Choosing the Right Number of Units and Hidden Layers for your Deep Neural Network
Determining the right number of units (neurons) and hidden layers for a deep neural network is more art than science. It often requires a mix of experience, intuition, and a healthy amount of trial and error. However, some strategies can guide you in making these decisions. This article aims to shed light on this process and provide a structured approach.
Starting Point: A Small Network
In general, it's a good idea to start with a smaller network with fewer layers and units. The benefit of starting small is that your network will train faster, which allows you to iterate and experiment more quickly. This rapid iteration can help you determine a baseline performance and understand how well your initial model is learning from your data.
You can use a simple network with one or two hidden layers and a modest number of units in each layer (maybe 16-32). Train this network using your chosen optimization algorithm and see how it performs.
Hyperparameter Tuning
Once you have a baseline network, perform hyperparameter tuning. Some key hyperparameters you may want to tune include the learning rate, batch size, and the regularization parameter. There are various techniques to do this, including grid search, random search, or more advanced methods like Bayesian Optimization.
Remember that while tuning, you should use a separate validation set to avoid overfitting your model to the training data.
Expanding the Network: More Units
If your initial small network isn't giving you satisfactory results, and you suspect that your model is underfitting the data (i.e., high bias), you may want to increase its complexity. One way to do this is to increase the number of units in your existing layers.
Adding more units allows each layer to learn more complex representations. However, remember that increasing the number of units also increases the computational complexity.
After increasing the number of units, it's essential to go back and perform hyperparameter tuning again.
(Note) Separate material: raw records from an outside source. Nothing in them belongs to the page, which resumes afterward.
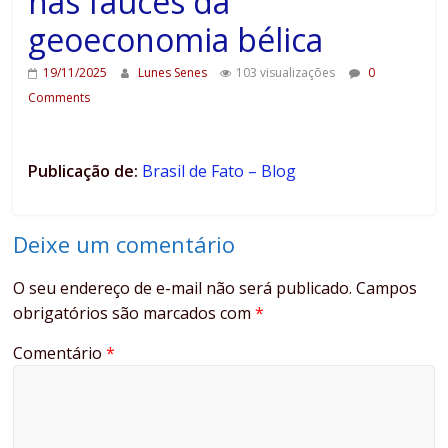
nas fauces da
geoeconomia bélica
19/11/2025
Lunes Senes
103 visualizações
0
Comments
Publicação de:
Brasil de Fato – Blog
Deixe um comentário
O seu endereço de e-mail não será publicado.
Campos
obrigatórios são marcados com
*
Comentário
*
The optimal hyperparameters for your smaller network might not be the best ones for your larger network.
Expanding the Network: More Layers
If increasing the number of units isn't helping or if you suspect that your model could benefit from learning hierarchical representations, consider adding more layers.
Deep networks are powerful because they can learn hierarchical representations. Lower layers can learn simple features (like edges in an image), while higher layers combine these simple features into more complex ones (like shapes or objects).
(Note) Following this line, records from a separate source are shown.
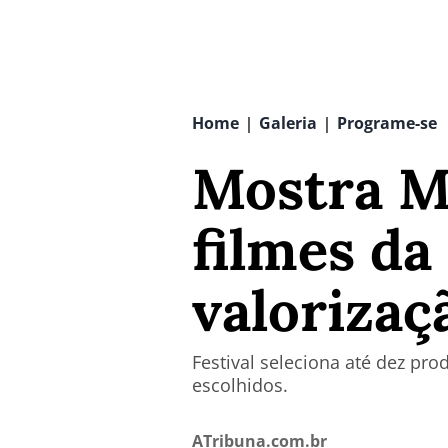
Home
Galeria
Programe-se
|
|
Mostra M
filmes da
valorizaç
Festival seleciona até dez pro
escolhidos.
ATribuna.com.br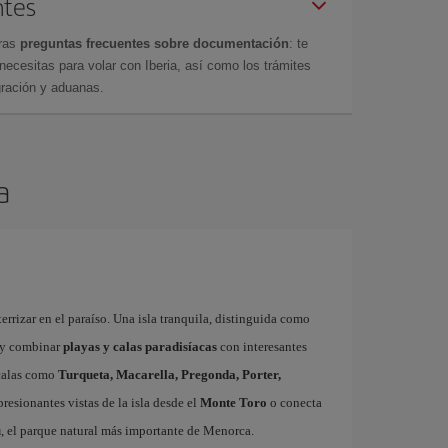
ntes
tras
preguntas frecuentes sobre documentación
: te
cesitas para volar con Iberia, así como los trámites
gración y aduanas.
a
errizar en el paraíso. Una isla tranquila, distinguida como
y combinar
playas y calas paradisíacas
con interesantes
 calas como
Turqueta, Macarella, Pregonda, Porter,
resionantes vistas de la isla desde el
Monte Toro
o conecta
u
, el parque natural más importante de Menorca.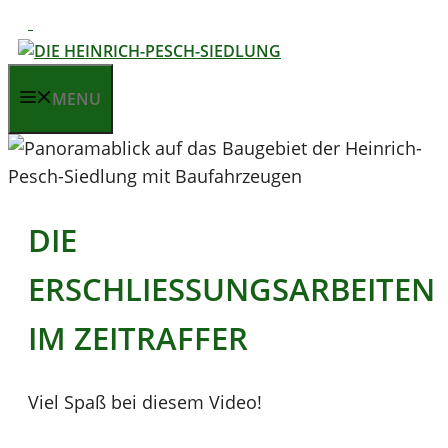
Zum
Inhalt
springen
MENU
DIE
ERSCHLIESSUNGSARBEITEN I
M ZEITRAFFER
Viel Spaß bei diesem Video!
Again, remember that adding more layers increases the computational complexity. And similarly to before, after increasing the number of layers, you should perform hyperparameter tuning again.
Other Considerations
Other aspects can also influence the number of units and layers you should use. For example, the amount of available data, the complexity of the task, and the computational resources at your disposal can all constrain your choices.
Remember that the process outlined above is iterative. You might have to go through several rounds of expanding your network and tuning your hyperparameters to get to a satisfactory model. And, always keep in mind the risk of overfitting: if your model performs well on the training data but poorly on unseen data, it might be too complex and might be overfitting. Techniques like regularization, dropout, and data augmentation can help mitigate this.
In conclusion, there isn't a one-size-fits-all answer to choosing the number of units and hidden layers in a deep neural network. It's an iterative process that involves experimenting, tuning, and learning from each step. But, with patience and persistence, you'll find the right architecture that best suits your specific task.